It is good if it dusts less....Sorry for asking but what you mean ''works 24/7''??


----------



## ianFRST (Sep 19, 2006)

menz only works 100% in controlled conditions.... in a nice warm garage, not in the freezing cold etc.

dont get me wrong, menz is superb polish, 3m is just alot less fussy


----------



## pampos (Mar 15, 2008)

ianFRST said:


> menz only works 100% in controlled conditions.... in a nice warm garage, not in the freezing cold etc.
> 
> dont get me wrong, menz is superb polish, 3m is just alot less fussy


That's good...:thumb:


----------



## chris141 (Jun 5, 2008)

3M FC was only £15 for a 1L in my local motor factors vat incld


----------



## Dave KG (Feb 23, 2006)

ianFRST said:


> menz only works 100% in controlled conditions.... in a nice warm garage, not in the freezing cold etc.
> 
> dont get me wrong, menz is superb polish, 3m is just alot less fussy


I'm not sure I'd agree on 100% controlled conditions... cold causes the wax lubricant to clump a little but this is easily resolved by increasing the number of passes made at low speed to get the heat up. In higher temperatures, I dont really find Menz as much of a problem really, and also work with it outside quite happily... I think more often than not is what has happened is the problem of sticky paint came around the same time as Menz issues and I think there's a correlation between the two - but this is just my personal opinion.

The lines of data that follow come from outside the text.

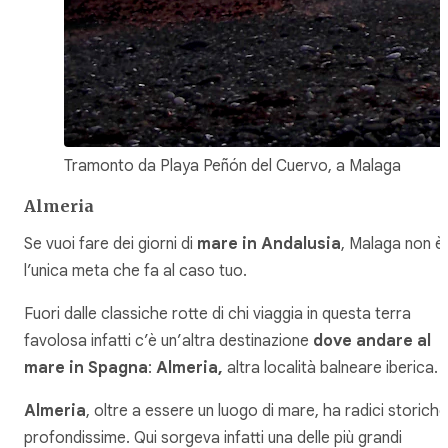
Tramonto da Playa Peñón del Cuervo, a Malaga
Almeria
Se vuoi fare dei giorni di
mare in Andalusia
, Malaga non è
l’unica meta che fa al caso tuo.
Fuori dalle classiche rotte di chi viaggia in questa terra
favolosa infatti c’è un’altra destinazione
dove andare al
mare in Spagna
:
Almeria,
altra località balneare iberica.
Almeria
, oltre a essere un luogo di mare, ha radici storiche
profondissime. Qui sorgeva infatti una delle più grandi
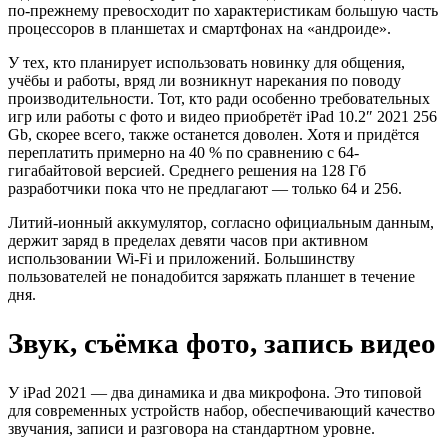
по-прежнему превосходит по характеристикам большую часть
процессоров в планшетах и смартфонах на «андроиде».
У тех, кто планирует использовать новинку для общения,
учёбы и работы, вряд ли возникнут нарекания по поводу
производительности. Тот, кто ради особенно требовательных
игр или работы с фото и видео приобретёт iPad 10.2″ 2021 256
Gb, скорее всего, также останется доволен. Хотя и придётся
переплатить примерно на 40 % по сравнению с 64-
гигабайтовой версией. Среднего решения на 128 Гб
разработчики пока что не предлагают — только 64 и 256.
Литий-ионный аккумулятор, согласно официальным данным,
держит заряд в пределах девяти часов при активном
использовании Wi-Fi и приложений. Большинству
пользователей не понадобится заряжать планшет в течение
дня.
Звук, съёмка фото, запись видео
У iPad 2021 — два динамика и два микрофона. Это типовой
для современных устройств набор, обеспечивающий качество
звучания, записи и разговора на стандартном уровне.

Menzerna seems a lot less fussy for me than is often discussed on forums, but perhaps I am just lucky...


----------



## Giftoboy (Aug 28, 2009)

Where can you find 3M in Cyprus pampos?


----------



## raj1vad (May 26, 2010)

many thanks for all of the opinions, especially dave for ur great info, i have been using RD302, 203S and 85RE, i havent used 106FA or S100. i find those products really well to work with, and have noticed that 203S does have a little less cut than RD302.

once this kit runs out im gonna be using this line up:

1. either Fast Cut Plus or S100 (havent yet decided yet, but leaning towards FCP for its extra lubby nature)

2. then RD302 (very happy with it)

3. and finally 85RE

4. and lastly use my glazes, waxes, sealants etc etc etc.

bearing in mind (and learning) from what i have used, i think this is going to work very well for me. 

im going to be using glossit pads (white, yellow and green). ive heard nothing but good things about these pads so all should be good, touchwood.

ill report back how i get along, when i do get all this gear in use. cheers people


----------